# Proof 22: Geometric bonds

Angle $\theta$ measured in radians is ‘the number of radius-lengths along the periphery’.^{1} Multiply that number with the radius $r$ to get the total length $r\theta$ along the periphery that this angle corresponds to.

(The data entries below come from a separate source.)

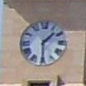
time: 1:29
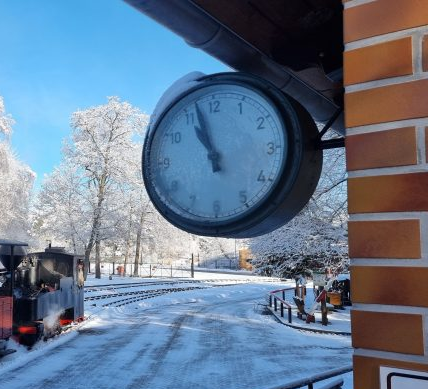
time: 10:57
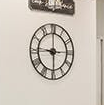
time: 5:59
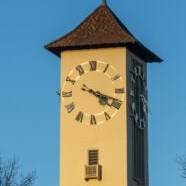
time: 4:18
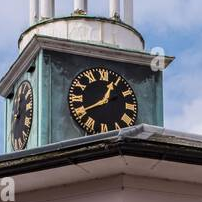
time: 12:40
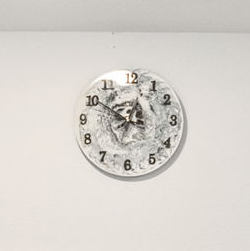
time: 12:50
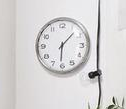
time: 6:07
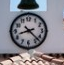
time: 8:22
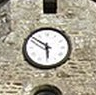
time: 5:51
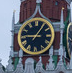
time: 9:05
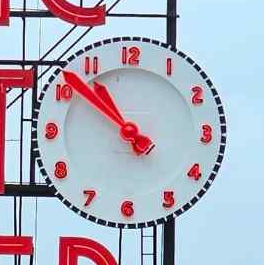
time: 10:51
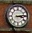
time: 3:13
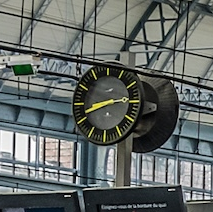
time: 8:14
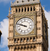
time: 9:48
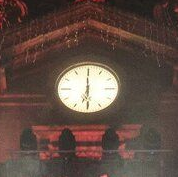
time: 5:59
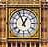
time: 12:56
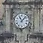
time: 11:07
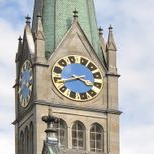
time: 3:40
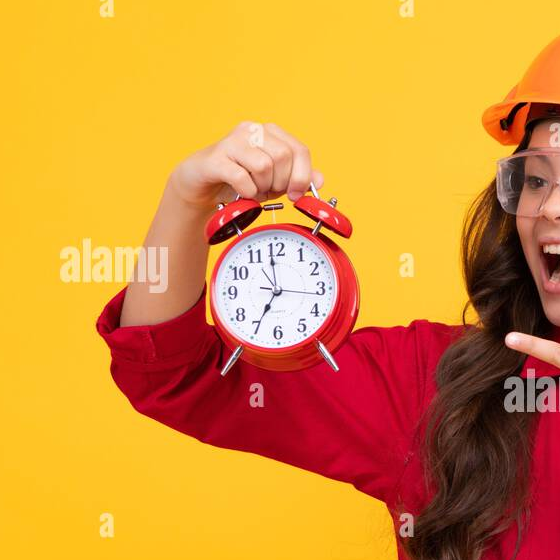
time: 6:58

If the periphery is geometrically tied/bound to a linear path (such as a wheel driving without slipping over a road), this periphery length is the same as the linear length moved $s$. And so:

$$s=r\theta\qquad\blacksquare$$

This is also true for tiny angles $\mathrm d\theta$ and displacements $\mathrm ds$: $\mathrm ds=r \,\mathrm d\theta $. Divide through with a tiny time change and we have the derivative to time:

$$\mathrm ds=r \,\mathrm d\theta\quad\Leftrightarrow\quad

\underbrace{\frac{\mathrm ds}{\mathrm d t}}_v=r\,\underbrace{\frac{\mathrm d\theta } {\mathrm d t}}_\omega \quad\Leftrightarrow \quad v=r\omega \qquad\blacksquare $$

Similarly, one more derivative:

$$\mathrm dv=r \,\mathrm d\omega\quad\Leftrightarrow\quad

\underbrace{\frac{\mathrm dv}{\mathrm d t}}_a=r\,\underbrace{\frac{\mathrm d\omega} {\mathrm d t}}_\alpha\quad\Leftrightarrow \quad a=r\alpha \qquad\blacksquare $$

Note the assumptions/requirements made in these proofs: The periphery *must* follow the linear surface without slipping, and the linear surface is not moving or accelerating.